A black and white photo of a white line on grass
A Line Made By Walking 1967 © Richard Long. All Rights Reserved, DACS/Artimage. Photo: Richard Long

DACS spoke to the pioneering land artist who describes the conception and legacy of his seminal 1967 work, A Line Made by Walking.


To coincide with his major solo exhibition which opened at the Arnolfini in Bristol back in July 2015, this article was originally published on Artimage, DACS' digital platform for licensing modern and contemporary art.


A Line Made by Walking - words after the fact.

The work originated through intuition.

After it was made I realised it could be the beginning of a journey - a life line.

In the next straight walk I made, the line in the grass became a line drawn on a map.

I had the idea before I arrived at the place. I took a stopping train going south west out of London with no destination in mind. I got off at the first station in the first real countryside the train was passing through and found a suitable field easily and by chance.
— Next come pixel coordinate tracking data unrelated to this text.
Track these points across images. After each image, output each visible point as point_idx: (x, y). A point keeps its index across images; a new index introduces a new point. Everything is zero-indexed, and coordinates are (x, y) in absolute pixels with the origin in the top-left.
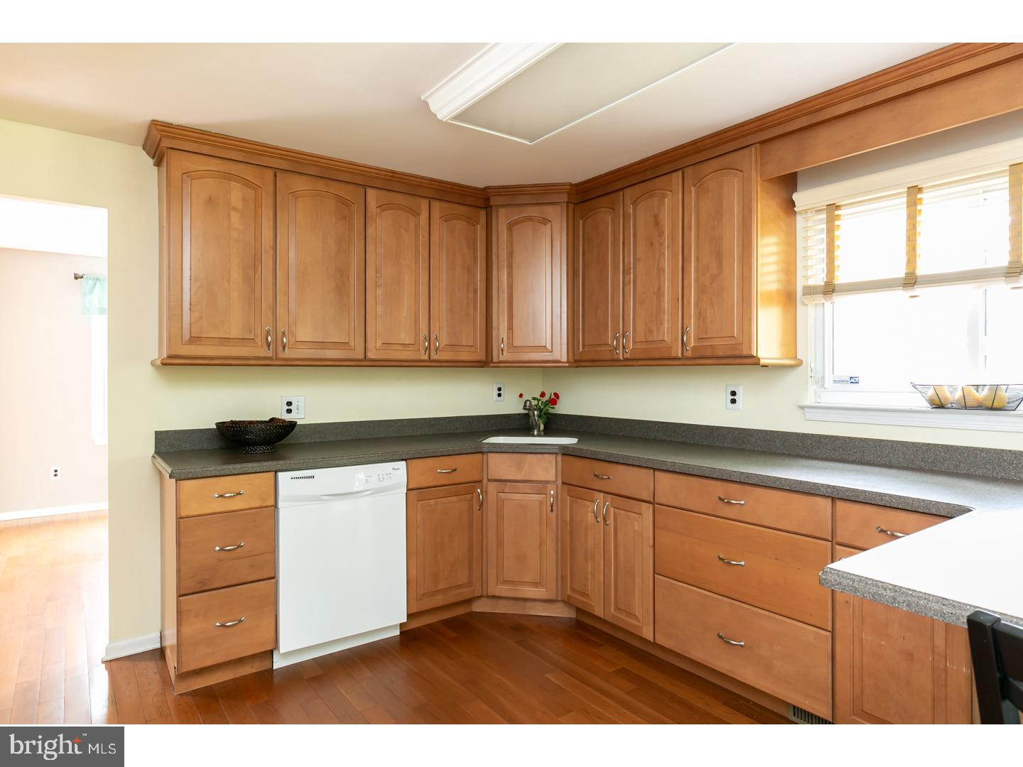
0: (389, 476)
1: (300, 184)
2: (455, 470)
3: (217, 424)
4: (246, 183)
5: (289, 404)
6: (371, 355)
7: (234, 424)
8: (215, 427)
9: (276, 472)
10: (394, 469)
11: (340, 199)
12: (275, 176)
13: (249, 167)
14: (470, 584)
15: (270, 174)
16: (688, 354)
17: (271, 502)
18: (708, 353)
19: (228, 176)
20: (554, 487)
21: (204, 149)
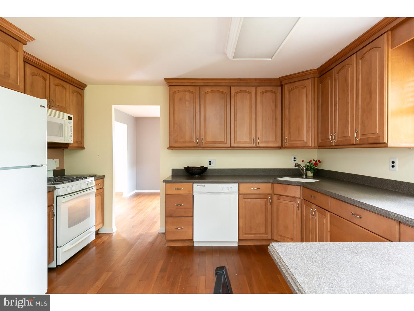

The fact that over the subsequent years I have walked in straight lines for other reasons, over different distances, in different landscapes around the world, gives that work a real significance to a point of view which I have followed all my life.

Also at that time I was realising that to engage with the reality and space of landscape was the most satisfying and ambitious - physically and intellectually - way I could choose to make art.

Nature, the diversity of places, natural and cosmic phenomena, natural materials, movement, time and distance were to become my subject matter.

Richard Long, 2015.

About Richard Long

Richard Long studied at St Martin's School of Art, where in 1967 he created the groundbreaking A Line Made by Walking, which combined elements of ritual and sculpture. In the 1960s, his work was connected with the beginnings of Land Art, Conceptual Art, and Arte Povera. Since then, Long's work, based primarily from walking in landscapes, has combined photo and text works, sculpture and mud works. His art shows an abundant respect for nature, using simple shapes and organic materials. He represented Great Britain at the Venice Biennale in 1976 and won the Turner Prize in 1989, and was awarded the Praemium Imperiale for sculpture from Japan in 2009.